**Work order**
Scan the records for "ProjectId". Show the matching lines.

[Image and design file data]

───

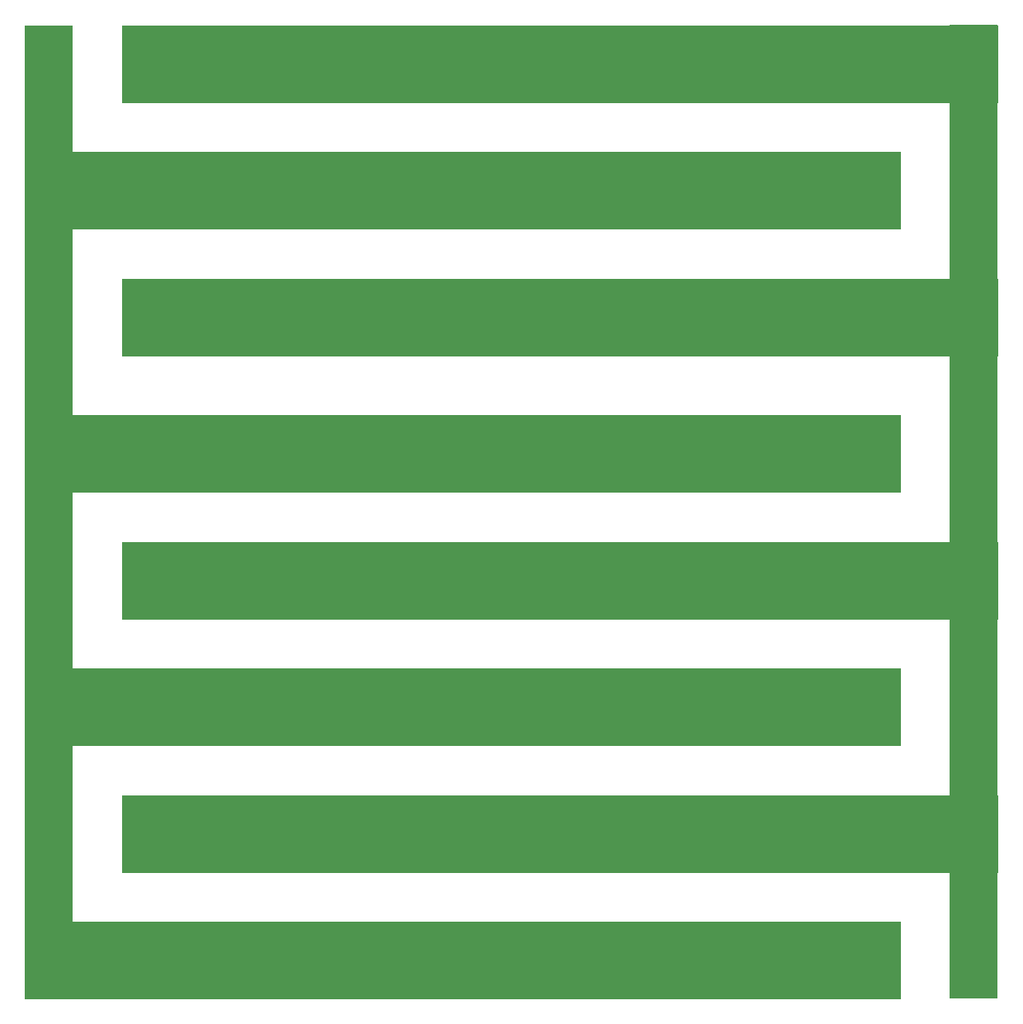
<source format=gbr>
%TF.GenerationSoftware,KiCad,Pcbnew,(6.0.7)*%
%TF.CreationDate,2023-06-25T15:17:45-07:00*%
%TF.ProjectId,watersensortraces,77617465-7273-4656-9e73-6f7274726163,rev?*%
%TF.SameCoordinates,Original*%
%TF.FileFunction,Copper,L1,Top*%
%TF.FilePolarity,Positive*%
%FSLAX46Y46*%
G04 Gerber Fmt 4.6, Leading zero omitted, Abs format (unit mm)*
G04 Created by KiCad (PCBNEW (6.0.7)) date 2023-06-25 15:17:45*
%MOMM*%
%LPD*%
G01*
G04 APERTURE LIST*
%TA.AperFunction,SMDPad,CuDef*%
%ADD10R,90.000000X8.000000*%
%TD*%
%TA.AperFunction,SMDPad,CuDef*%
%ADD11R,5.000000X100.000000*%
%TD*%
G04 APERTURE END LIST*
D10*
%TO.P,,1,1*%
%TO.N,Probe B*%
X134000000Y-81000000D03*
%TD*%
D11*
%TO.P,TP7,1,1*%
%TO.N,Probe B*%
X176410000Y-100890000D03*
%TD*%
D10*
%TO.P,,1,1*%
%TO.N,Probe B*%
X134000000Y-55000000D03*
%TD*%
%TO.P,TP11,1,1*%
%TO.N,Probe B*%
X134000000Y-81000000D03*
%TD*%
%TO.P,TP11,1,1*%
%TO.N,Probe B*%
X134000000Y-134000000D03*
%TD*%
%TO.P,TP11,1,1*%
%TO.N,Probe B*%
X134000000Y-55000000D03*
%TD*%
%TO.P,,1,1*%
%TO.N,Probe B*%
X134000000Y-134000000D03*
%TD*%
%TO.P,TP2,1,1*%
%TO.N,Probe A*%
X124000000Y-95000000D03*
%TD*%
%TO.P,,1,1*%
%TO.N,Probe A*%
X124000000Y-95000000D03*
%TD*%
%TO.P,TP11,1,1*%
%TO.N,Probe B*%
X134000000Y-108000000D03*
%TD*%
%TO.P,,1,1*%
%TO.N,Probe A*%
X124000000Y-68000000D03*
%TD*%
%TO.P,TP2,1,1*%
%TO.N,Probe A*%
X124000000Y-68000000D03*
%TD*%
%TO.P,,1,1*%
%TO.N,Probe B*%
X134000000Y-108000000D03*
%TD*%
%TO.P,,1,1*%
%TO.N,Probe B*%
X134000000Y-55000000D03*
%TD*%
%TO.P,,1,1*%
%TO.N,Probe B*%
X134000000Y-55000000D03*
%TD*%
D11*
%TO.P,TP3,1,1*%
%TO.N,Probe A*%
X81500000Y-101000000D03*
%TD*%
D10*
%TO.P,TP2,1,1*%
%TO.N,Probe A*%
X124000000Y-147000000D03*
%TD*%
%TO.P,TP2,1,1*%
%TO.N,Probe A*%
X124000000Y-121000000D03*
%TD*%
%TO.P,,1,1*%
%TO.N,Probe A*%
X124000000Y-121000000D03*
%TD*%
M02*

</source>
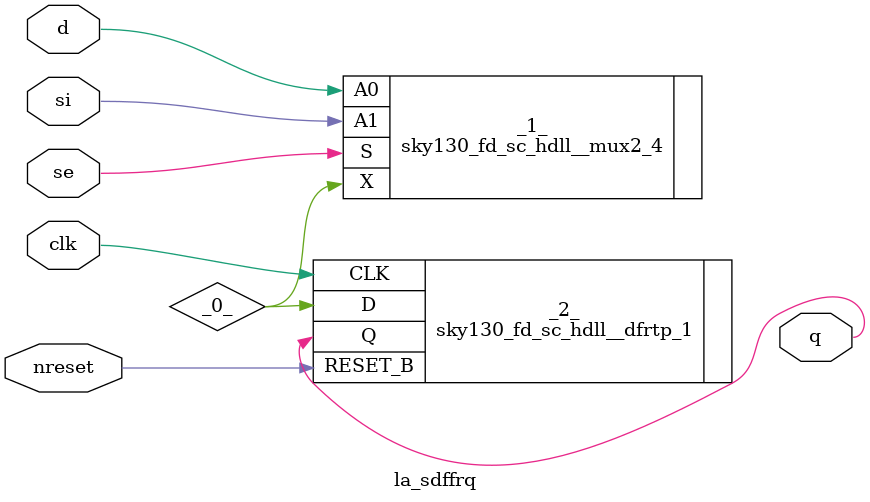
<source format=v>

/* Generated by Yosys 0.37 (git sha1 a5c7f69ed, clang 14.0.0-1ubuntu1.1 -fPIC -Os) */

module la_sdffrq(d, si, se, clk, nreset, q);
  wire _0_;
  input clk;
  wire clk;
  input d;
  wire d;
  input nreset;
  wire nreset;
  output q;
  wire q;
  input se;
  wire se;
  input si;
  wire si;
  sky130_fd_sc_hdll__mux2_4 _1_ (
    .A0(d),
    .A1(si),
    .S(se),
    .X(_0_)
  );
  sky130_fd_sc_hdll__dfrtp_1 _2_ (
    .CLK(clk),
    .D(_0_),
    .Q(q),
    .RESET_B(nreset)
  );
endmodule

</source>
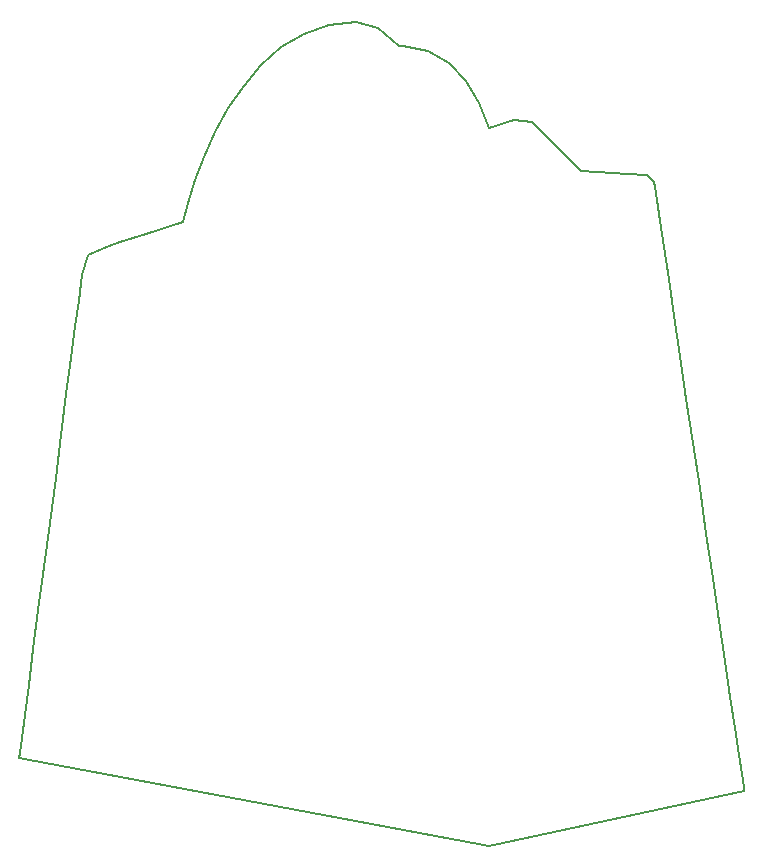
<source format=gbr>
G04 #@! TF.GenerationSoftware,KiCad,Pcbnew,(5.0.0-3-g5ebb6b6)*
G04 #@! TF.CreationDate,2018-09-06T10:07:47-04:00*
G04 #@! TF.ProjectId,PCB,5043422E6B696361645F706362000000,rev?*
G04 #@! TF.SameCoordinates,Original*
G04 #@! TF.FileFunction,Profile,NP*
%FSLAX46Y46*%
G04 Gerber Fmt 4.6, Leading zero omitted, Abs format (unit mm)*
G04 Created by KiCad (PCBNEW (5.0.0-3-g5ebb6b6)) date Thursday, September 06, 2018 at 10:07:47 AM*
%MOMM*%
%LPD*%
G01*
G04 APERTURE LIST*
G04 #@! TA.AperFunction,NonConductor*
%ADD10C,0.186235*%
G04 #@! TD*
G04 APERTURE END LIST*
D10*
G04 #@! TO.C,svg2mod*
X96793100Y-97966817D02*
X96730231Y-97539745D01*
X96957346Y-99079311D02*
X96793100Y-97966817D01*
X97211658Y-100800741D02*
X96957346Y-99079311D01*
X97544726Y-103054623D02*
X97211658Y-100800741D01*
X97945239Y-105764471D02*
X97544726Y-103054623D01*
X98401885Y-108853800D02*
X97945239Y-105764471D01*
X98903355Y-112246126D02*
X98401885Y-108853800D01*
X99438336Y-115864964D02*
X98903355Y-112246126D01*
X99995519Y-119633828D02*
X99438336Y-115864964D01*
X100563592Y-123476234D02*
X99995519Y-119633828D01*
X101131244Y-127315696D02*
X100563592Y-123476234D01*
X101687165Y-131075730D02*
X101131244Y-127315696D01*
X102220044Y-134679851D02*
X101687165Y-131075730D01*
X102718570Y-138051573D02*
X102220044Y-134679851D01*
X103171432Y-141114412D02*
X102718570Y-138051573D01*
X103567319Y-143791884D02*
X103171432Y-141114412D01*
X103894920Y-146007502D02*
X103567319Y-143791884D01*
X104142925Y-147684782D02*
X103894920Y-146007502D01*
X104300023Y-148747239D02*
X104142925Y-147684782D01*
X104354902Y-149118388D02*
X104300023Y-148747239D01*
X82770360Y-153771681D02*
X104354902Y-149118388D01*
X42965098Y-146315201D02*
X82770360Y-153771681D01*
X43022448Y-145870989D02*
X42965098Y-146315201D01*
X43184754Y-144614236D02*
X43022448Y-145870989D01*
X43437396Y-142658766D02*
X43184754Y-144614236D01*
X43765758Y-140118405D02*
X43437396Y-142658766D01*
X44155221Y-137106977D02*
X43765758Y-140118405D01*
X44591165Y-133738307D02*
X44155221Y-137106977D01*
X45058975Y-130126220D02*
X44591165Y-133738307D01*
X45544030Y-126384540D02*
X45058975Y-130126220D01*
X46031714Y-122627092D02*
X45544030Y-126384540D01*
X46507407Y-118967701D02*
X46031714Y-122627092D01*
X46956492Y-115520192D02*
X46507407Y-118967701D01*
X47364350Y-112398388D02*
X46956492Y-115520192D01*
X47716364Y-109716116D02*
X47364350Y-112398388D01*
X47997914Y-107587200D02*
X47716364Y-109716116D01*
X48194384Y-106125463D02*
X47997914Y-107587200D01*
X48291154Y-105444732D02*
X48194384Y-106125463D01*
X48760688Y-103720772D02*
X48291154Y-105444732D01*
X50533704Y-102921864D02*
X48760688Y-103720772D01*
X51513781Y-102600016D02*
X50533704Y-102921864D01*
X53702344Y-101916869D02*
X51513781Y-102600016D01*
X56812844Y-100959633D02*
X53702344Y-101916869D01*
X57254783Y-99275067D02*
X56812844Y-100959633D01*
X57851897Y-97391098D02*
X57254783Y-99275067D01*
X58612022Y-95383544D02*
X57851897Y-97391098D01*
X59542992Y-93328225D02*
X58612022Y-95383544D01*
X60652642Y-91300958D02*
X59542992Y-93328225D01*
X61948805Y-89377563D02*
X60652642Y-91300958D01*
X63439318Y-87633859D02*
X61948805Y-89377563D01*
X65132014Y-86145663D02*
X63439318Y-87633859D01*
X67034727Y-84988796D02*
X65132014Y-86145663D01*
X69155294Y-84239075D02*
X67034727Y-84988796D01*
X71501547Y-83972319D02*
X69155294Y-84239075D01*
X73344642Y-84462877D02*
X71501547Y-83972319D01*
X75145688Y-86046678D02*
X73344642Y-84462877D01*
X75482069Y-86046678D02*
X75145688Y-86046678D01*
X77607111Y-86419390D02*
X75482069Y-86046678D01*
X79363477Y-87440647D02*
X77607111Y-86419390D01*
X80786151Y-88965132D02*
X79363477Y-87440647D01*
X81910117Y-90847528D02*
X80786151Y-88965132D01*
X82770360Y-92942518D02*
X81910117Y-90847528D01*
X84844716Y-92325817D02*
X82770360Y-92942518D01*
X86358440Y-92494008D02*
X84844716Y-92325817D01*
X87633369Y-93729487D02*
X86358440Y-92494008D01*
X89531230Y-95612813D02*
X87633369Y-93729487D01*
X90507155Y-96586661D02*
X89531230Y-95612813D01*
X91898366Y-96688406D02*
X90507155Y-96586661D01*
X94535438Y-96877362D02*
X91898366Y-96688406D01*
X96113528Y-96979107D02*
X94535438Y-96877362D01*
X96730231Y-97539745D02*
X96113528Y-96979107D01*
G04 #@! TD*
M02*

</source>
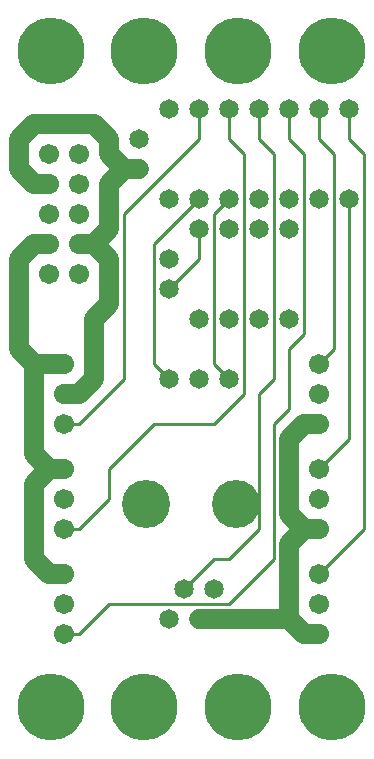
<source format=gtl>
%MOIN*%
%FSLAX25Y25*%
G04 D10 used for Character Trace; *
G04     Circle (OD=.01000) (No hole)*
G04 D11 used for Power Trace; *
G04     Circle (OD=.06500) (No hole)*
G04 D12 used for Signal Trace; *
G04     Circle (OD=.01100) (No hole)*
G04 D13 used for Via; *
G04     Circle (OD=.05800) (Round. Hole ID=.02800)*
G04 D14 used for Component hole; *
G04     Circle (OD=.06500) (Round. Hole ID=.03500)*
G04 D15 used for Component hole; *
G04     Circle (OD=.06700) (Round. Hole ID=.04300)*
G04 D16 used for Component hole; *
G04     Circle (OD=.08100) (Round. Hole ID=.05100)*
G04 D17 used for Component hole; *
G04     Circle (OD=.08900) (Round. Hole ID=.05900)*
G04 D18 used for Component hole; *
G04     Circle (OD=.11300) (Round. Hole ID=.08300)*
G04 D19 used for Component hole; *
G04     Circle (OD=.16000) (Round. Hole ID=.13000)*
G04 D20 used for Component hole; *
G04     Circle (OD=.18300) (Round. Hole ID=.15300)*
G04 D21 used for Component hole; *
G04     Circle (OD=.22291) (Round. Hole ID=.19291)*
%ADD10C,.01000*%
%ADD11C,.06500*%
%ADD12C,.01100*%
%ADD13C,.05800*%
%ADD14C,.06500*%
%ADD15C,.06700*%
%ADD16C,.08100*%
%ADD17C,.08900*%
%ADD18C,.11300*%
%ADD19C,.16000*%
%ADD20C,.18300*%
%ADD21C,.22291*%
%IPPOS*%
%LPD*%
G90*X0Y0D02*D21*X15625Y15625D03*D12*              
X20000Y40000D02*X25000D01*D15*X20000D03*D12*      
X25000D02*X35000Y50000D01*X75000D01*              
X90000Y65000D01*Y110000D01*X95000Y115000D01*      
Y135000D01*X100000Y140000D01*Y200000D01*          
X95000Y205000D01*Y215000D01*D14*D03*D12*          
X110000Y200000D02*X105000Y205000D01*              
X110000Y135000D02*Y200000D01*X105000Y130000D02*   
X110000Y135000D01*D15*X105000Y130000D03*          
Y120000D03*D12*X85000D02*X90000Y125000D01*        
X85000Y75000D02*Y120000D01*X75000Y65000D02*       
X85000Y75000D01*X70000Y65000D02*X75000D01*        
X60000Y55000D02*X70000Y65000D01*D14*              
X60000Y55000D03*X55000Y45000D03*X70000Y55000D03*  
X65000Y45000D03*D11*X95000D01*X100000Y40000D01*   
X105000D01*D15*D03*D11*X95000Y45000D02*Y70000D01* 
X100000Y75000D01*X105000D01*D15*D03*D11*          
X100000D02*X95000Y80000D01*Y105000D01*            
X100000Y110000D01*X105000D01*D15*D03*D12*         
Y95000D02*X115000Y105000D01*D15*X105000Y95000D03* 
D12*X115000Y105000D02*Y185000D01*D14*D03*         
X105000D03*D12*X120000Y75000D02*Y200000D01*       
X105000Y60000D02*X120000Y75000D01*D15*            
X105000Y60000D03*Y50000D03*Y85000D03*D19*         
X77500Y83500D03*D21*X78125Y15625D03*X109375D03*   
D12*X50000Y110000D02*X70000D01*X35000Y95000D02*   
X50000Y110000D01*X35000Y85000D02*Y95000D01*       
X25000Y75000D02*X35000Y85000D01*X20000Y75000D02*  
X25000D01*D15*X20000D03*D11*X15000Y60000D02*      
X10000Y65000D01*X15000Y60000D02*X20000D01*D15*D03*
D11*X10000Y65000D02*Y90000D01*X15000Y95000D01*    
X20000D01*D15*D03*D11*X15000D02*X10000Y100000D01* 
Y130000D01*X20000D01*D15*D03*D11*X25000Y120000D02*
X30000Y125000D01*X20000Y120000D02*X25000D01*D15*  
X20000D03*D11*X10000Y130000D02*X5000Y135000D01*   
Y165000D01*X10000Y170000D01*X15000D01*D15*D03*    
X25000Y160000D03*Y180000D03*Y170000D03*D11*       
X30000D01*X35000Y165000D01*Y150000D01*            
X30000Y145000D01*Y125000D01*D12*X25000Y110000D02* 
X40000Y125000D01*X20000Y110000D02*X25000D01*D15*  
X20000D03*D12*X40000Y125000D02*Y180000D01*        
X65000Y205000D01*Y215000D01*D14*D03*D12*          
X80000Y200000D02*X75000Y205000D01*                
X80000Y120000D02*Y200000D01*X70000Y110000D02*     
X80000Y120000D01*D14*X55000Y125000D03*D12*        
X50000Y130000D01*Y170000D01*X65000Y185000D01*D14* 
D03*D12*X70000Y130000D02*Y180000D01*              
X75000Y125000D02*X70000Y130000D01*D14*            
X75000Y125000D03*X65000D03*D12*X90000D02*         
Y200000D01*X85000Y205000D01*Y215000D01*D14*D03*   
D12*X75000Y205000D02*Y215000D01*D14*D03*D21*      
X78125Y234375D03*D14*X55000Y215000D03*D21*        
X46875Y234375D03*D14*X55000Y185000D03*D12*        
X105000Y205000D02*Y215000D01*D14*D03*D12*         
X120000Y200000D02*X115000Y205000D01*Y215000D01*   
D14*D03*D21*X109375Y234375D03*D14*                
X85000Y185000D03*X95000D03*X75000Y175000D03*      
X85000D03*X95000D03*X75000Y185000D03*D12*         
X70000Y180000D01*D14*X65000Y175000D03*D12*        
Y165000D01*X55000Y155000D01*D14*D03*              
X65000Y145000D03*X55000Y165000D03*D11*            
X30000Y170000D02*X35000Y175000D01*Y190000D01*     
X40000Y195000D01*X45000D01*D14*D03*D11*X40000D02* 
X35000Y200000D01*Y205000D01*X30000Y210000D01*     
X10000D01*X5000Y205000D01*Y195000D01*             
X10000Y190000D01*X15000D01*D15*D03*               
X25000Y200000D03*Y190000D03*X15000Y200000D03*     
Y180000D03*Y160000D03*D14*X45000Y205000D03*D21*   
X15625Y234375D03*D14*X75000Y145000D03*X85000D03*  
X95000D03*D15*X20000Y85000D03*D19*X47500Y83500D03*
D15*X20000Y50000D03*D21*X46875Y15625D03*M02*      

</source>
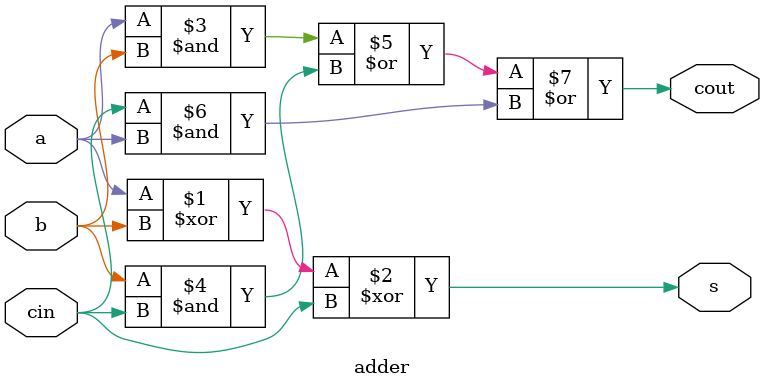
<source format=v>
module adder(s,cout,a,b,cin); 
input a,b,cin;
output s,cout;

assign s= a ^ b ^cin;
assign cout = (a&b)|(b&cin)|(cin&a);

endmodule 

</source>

───

**Finished exercise**
%TF.ProjectId,watersensortraces,77617465-7273-4656-9e73-6f7274726163,rev?*%
G04 #@! TF.ProjectId,PCB,5043422E6B696361645F706362000000,rev?*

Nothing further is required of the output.